I am 27 years old.
That statement still surprises me sometimes, even though I've been saying it for six months. I feel like a 23 or 24 year old at the most. I feel like I'm home for a college break, and we'll be heading back to Athens in a few weeks. I still think about the fact that I'm married and am totally shocked in myself. Then I think about us having kids anytime soon and my head explodes.
But besides the whole married and potentially having kids anytime soon thing, I have no idea what I want to do with the rest of my life.
I have a degree in journalism. And I have absolutely zero desire to do anything journalism related. I got into the non-profit world. Then I got married. And I realized a few things. I hate grant writing.
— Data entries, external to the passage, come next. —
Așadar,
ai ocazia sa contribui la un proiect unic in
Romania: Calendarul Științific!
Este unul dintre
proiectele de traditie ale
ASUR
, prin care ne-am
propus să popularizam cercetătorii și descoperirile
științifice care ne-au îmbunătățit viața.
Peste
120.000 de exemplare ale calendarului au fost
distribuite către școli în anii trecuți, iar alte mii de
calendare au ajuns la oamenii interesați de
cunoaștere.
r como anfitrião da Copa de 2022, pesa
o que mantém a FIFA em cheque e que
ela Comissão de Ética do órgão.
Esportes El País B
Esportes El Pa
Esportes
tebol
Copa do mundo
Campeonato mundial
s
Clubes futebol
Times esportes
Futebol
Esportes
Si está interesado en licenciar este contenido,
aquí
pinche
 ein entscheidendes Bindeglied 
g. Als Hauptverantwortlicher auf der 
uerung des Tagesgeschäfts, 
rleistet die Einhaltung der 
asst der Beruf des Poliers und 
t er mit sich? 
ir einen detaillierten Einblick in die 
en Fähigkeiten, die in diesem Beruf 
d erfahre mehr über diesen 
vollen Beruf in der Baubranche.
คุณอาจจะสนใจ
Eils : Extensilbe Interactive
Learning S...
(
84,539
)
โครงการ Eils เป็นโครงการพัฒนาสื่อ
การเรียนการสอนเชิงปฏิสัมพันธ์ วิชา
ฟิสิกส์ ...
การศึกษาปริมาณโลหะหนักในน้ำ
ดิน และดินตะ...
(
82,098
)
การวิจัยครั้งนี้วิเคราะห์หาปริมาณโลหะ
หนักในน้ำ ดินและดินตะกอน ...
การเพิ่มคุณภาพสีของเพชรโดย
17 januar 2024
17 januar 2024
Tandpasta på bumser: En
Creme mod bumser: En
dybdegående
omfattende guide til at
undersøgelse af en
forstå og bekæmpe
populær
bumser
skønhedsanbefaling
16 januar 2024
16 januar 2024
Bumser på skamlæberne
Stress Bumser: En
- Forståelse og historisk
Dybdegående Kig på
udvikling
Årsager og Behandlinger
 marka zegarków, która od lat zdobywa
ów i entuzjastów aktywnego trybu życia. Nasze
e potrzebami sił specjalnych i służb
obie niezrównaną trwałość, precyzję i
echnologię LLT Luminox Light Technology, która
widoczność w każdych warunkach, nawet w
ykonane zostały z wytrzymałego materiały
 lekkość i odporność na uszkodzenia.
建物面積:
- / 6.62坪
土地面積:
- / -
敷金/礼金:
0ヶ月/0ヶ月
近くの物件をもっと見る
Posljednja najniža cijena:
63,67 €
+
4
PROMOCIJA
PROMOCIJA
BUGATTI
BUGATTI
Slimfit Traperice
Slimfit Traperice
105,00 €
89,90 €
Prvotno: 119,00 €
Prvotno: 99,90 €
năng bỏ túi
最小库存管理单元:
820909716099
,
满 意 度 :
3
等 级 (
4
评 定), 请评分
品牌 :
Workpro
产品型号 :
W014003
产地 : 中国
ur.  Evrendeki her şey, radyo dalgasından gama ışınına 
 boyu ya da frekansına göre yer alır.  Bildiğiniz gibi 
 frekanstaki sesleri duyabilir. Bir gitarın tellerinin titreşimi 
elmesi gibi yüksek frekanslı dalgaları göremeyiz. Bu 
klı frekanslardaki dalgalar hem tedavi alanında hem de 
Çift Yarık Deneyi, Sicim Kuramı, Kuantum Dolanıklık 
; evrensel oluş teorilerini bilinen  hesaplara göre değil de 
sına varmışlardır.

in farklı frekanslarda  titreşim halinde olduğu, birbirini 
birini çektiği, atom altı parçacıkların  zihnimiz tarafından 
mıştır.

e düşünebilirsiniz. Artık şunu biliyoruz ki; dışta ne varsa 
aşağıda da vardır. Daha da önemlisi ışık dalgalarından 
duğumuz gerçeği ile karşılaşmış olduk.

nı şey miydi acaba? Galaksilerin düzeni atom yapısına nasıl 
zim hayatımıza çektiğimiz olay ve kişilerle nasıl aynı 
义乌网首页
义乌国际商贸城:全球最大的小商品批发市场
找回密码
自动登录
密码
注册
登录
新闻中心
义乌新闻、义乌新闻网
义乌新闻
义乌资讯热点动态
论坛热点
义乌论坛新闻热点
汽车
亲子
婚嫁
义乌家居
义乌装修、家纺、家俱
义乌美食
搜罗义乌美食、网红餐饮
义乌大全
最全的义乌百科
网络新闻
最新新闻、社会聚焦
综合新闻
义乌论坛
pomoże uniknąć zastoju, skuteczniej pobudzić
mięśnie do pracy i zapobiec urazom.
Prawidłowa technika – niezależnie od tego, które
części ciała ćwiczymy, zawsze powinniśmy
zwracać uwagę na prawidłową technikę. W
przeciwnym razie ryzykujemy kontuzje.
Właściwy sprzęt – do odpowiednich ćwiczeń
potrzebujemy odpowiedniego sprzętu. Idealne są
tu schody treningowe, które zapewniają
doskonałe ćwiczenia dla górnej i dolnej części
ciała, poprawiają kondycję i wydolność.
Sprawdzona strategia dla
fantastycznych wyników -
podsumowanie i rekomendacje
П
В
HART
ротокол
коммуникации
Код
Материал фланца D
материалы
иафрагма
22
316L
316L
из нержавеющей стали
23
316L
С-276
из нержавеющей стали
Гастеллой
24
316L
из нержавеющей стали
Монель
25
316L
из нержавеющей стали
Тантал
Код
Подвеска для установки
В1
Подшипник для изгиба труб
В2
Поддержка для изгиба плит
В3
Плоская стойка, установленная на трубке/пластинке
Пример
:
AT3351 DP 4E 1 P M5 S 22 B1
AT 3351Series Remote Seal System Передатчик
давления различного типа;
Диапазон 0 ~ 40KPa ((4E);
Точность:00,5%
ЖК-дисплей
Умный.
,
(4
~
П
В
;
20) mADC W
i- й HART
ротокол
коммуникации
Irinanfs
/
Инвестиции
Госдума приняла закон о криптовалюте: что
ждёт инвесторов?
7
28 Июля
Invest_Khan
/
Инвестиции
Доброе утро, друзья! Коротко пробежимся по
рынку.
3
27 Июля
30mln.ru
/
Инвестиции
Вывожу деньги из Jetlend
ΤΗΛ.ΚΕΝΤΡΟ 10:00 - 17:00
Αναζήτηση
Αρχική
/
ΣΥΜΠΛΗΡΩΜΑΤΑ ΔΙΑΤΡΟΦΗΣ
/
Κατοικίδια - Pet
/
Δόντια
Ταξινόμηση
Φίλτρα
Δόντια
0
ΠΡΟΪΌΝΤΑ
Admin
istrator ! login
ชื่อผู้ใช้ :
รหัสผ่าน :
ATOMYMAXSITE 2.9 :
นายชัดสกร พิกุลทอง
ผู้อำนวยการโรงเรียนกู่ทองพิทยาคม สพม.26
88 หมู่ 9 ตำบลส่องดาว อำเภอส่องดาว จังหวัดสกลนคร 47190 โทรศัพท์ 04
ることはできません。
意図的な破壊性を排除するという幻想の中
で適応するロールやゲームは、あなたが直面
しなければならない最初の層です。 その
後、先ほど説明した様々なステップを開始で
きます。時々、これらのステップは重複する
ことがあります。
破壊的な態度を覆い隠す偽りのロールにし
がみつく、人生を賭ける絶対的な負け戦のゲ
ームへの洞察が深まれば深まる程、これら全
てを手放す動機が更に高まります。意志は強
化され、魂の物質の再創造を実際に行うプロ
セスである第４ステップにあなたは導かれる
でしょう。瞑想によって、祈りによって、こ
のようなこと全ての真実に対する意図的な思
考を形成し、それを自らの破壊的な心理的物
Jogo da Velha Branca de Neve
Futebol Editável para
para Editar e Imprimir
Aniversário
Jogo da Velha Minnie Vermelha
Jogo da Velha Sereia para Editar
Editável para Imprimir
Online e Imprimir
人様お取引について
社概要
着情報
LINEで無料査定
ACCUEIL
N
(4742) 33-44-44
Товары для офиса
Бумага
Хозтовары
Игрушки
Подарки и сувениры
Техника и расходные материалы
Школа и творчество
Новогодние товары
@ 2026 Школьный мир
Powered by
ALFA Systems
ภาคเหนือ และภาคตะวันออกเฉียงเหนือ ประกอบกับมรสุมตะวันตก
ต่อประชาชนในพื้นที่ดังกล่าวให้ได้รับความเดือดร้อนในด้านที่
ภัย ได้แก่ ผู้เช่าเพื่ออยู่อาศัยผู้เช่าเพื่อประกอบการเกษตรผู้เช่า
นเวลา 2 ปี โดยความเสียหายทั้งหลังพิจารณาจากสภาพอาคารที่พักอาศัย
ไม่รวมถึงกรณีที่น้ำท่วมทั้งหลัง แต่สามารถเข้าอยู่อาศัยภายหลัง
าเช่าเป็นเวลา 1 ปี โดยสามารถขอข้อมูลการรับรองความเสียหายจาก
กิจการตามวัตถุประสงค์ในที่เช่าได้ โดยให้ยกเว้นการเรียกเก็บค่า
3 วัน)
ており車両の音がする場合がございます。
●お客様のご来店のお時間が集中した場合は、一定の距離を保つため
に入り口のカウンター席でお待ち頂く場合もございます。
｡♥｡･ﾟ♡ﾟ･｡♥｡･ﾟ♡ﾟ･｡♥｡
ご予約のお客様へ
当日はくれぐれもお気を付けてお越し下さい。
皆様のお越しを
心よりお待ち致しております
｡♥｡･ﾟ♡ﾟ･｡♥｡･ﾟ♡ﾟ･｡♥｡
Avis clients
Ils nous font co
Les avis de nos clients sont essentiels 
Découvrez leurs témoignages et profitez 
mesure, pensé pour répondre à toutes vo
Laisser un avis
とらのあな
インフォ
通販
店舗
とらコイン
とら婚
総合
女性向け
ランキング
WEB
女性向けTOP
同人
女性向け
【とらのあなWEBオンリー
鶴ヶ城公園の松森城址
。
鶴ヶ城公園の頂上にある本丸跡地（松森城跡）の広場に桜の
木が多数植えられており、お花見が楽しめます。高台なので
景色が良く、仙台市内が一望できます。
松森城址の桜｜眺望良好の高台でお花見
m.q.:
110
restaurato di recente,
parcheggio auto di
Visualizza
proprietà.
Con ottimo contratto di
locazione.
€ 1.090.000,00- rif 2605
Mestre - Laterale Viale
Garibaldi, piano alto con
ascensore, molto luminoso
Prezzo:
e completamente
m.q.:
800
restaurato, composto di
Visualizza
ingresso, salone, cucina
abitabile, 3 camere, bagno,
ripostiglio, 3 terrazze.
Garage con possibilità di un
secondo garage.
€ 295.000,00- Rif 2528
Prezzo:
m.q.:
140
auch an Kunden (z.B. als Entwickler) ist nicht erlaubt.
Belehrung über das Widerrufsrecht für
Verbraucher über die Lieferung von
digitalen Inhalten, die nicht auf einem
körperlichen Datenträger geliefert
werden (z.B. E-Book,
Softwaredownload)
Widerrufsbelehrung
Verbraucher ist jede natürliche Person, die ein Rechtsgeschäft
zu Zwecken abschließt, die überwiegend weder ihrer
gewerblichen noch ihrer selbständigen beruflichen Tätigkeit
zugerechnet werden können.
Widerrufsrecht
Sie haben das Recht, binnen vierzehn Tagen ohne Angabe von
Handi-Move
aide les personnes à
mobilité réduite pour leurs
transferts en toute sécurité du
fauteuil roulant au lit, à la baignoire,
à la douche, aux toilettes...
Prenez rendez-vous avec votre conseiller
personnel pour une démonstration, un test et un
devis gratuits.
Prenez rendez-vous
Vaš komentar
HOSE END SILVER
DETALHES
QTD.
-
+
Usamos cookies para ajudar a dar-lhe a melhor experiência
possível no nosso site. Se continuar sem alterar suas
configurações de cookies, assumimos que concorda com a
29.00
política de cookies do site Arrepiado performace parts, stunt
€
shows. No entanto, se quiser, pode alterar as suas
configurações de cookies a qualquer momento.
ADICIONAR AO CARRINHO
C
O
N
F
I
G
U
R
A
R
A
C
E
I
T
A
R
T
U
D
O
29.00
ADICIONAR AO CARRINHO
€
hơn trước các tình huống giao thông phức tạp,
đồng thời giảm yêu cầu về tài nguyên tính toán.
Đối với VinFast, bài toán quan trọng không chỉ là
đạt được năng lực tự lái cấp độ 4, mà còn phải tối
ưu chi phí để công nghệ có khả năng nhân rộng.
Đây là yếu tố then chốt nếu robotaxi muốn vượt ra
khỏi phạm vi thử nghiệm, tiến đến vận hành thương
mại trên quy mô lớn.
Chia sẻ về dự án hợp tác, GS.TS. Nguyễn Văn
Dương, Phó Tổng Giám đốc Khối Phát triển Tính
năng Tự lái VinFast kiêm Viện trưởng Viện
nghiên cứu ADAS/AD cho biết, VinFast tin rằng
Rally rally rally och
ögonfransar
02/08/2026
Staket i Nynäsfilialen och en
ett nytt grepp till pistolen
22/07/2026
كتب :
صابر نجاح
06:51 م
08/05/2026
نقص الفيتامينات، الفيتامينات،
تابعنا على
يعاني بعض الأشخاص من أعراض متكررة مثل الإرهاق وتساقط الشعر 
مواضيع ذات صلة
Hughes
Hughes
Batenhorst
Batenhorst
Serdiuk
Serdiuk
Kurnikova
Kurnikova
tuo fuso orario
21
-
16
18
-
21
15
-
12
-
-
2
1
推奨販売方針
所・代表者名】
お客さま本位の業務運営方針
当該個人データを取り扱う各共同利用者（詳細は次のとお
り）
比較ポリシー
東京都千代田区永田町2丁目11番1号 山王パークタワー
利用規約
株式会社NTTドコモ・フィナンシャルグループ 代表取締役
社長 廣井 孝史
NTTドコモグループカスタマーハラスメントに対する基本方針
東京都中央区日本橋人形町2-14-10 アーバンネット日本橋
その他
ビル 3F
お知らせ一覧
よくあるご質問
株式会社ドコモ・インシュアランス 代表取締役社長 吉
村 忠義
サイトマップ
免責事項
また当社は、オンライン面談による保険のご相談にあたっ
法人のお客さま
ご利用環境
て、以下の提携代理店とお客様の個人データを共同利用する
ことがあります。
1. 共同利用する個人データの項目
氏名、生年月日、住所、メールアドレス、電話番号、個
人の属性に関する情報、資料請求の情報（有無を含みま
I love event planning.
I planned a wedding for 175 people. I've planned golf outings for over 150 people. I absolutely love the insane amount of work and stress, all resulting in an amazing event where I can sit back and just enjoy the fact that I planned it all.
But that love for events? No idea what to do with it. Nonprofit life? Corporate world? Wedding planning? Party planning? Stay at home mom? Oh wait...that last one snuck in there.
I hate not knowing what's going to happen. I hate being so unsure of my future. I have been in my current job for almost 3 years. And I've loved it so much. But is it what I want to do for the rest of my life? I'm thinking probably not, but who knows?
I wish I could say I'll be happy to just enjoy the ride and see what happens, but that's a major struggle for me. I've always been a planner; the person everyone calls to ask what is going on. And for me to not know the plan for my life? Talk about terrifying and frustrating all in one.
So I guess I'll continue to be terrified and frustrated and unsure of my future. And I'll keep looking and hoping that a little birdy will come to me in a dream and tell me what to do with my life. Or, if that doesn't work out, I'll just keep trying!